The president has grown increasingly exasperated at what he views as unnecessary delays in Kavanaugh’s confirmation, telling senior political aides that the outcome is critical to Republican success in November’s midterm elections, according to White House officials.

In private talks, Trump has targeted McConnell and Grassley for criticism, complaining that they have not been forceful enough in speeding up the process and have been too deferential to Ford’s attorneys, according to two people familiar with Trump’s concerns. McConnell (R-Ky.) — who delivered a vigorous defense of Kavanaugh in a speech on the Senate floor Monday — has tried to explain to the president that he, too, is eager to hold a vote but that he first needs to ensure that the nomination has the majority support to pass the Senate.

In a conference call with Republican congressional aides, Trump allies and other pro-Kavanaugh surrogates later Monday morning, Conway stressed what she described as hypocrisy by the media. She said that some media figures who have been calling the allegations against Kavanaugh toxic or even fatal have protected men in their own industry — such as CBS’s Leslie Moonves and NBC’s Matt Lauer — who were accused of far more egregious behavior than Kavanaugh, according to two people familiar with the call. 

But as much as Trump and his aides were trying to push Kavanaugh’s nomination through, White House officials have also been eager to try protect and cushion the president from too much public exposure, especially before Kavanaugh and his accuser testify Thursday. 

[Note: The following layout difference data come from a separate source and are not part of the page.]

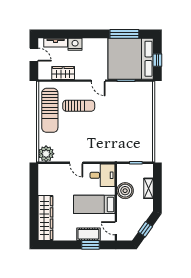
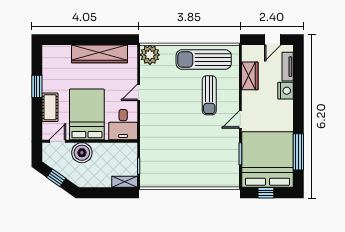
shelving: (149, 188) -> (125, 182), moved
boiler: (125, 191) -> (82, 153), moved
bed: (94, 204) -> (87, 114), width x1.50
wardrobe: (45, 218) -> (100, 54), moved
window: (91, 245) -> (37, 86), moved

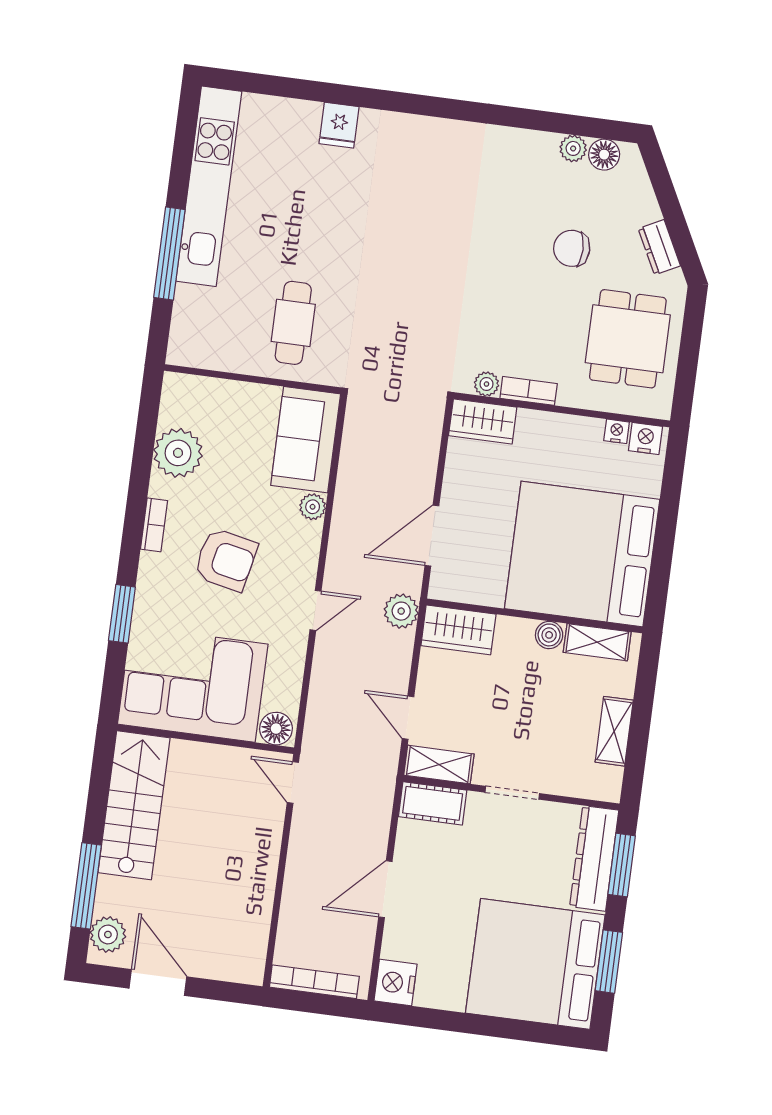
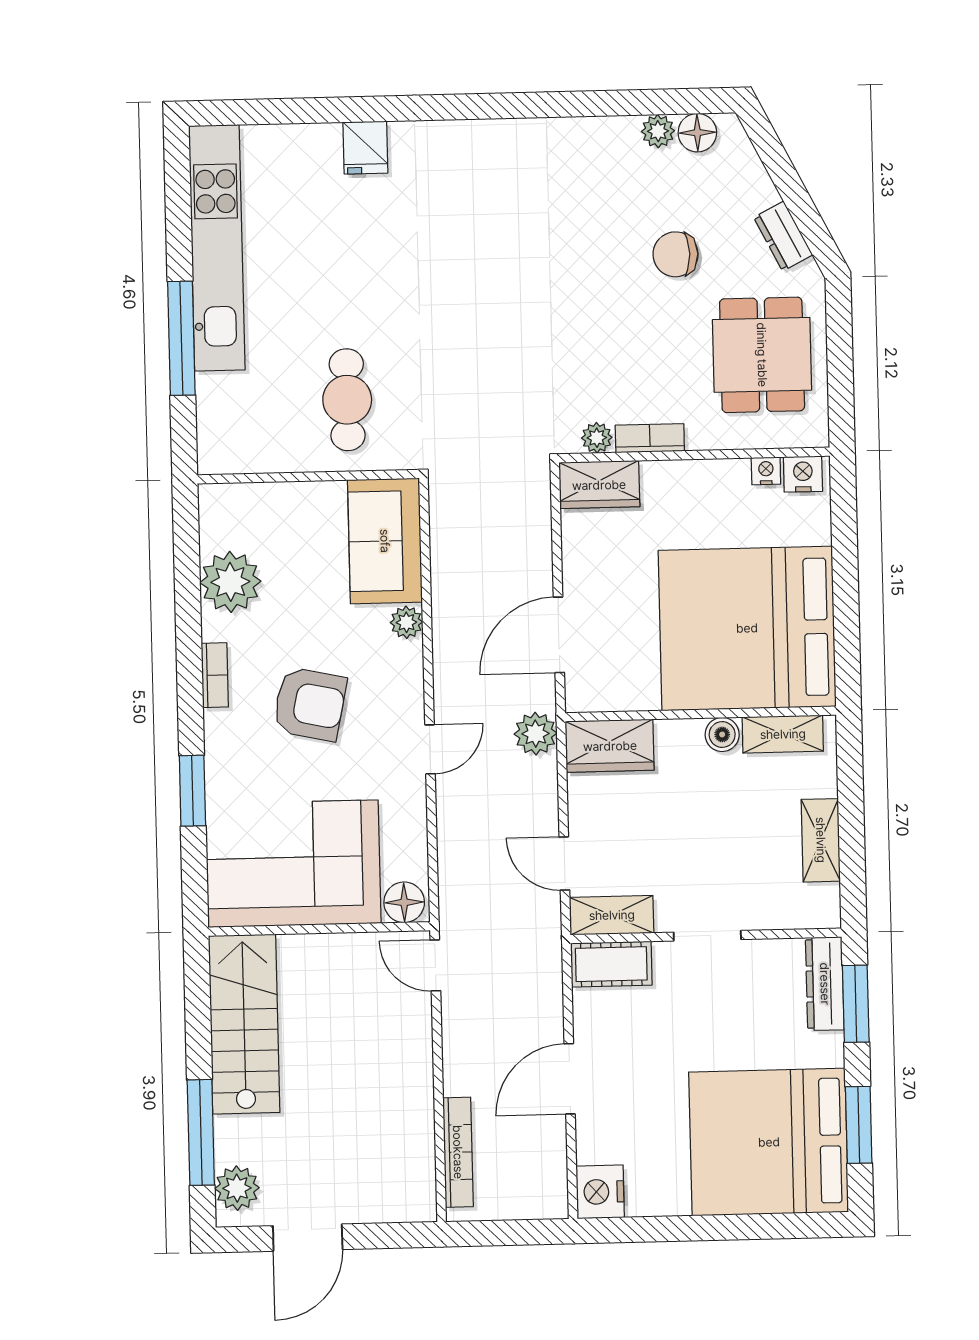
dresser: (594, 858) -> (825, 984), width x0.73, depth x0.80
bookcase: (314, 982) -> (458, 1152), moved, turned 90
door: (158, 983) -> (308, 1238), swing flipped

“He’s standing behind Brett, but we’ve done a lot for Brett around here and he needs to defend himself,” a senior White House official said.

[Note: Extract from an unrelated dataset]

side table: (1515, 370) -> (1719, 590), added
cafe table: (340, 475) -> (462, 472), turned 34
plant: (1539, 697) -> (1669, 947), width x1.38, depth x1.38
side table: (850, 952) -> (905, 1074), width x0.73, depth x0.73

To that end, Kavanaugh released a strongly worded letter Monday to the Senate Judiciary Committee, vowing to fight a “last-minute character assassination” and expressing his eagerness to testify. “These are smears, pure and simple,” he wrote. 

Kavanaugh and his wife, Ashley, also appeared on Fox News on Monday night to publicly share their side of the story. In a deeply personal exchange, with his wife at his side, Kavanaugh said he was a virgin throughout high school and “for many years thereafter,” and expressed resolve to fight on.

“I’m not going anywhere,” Kavanaugh said.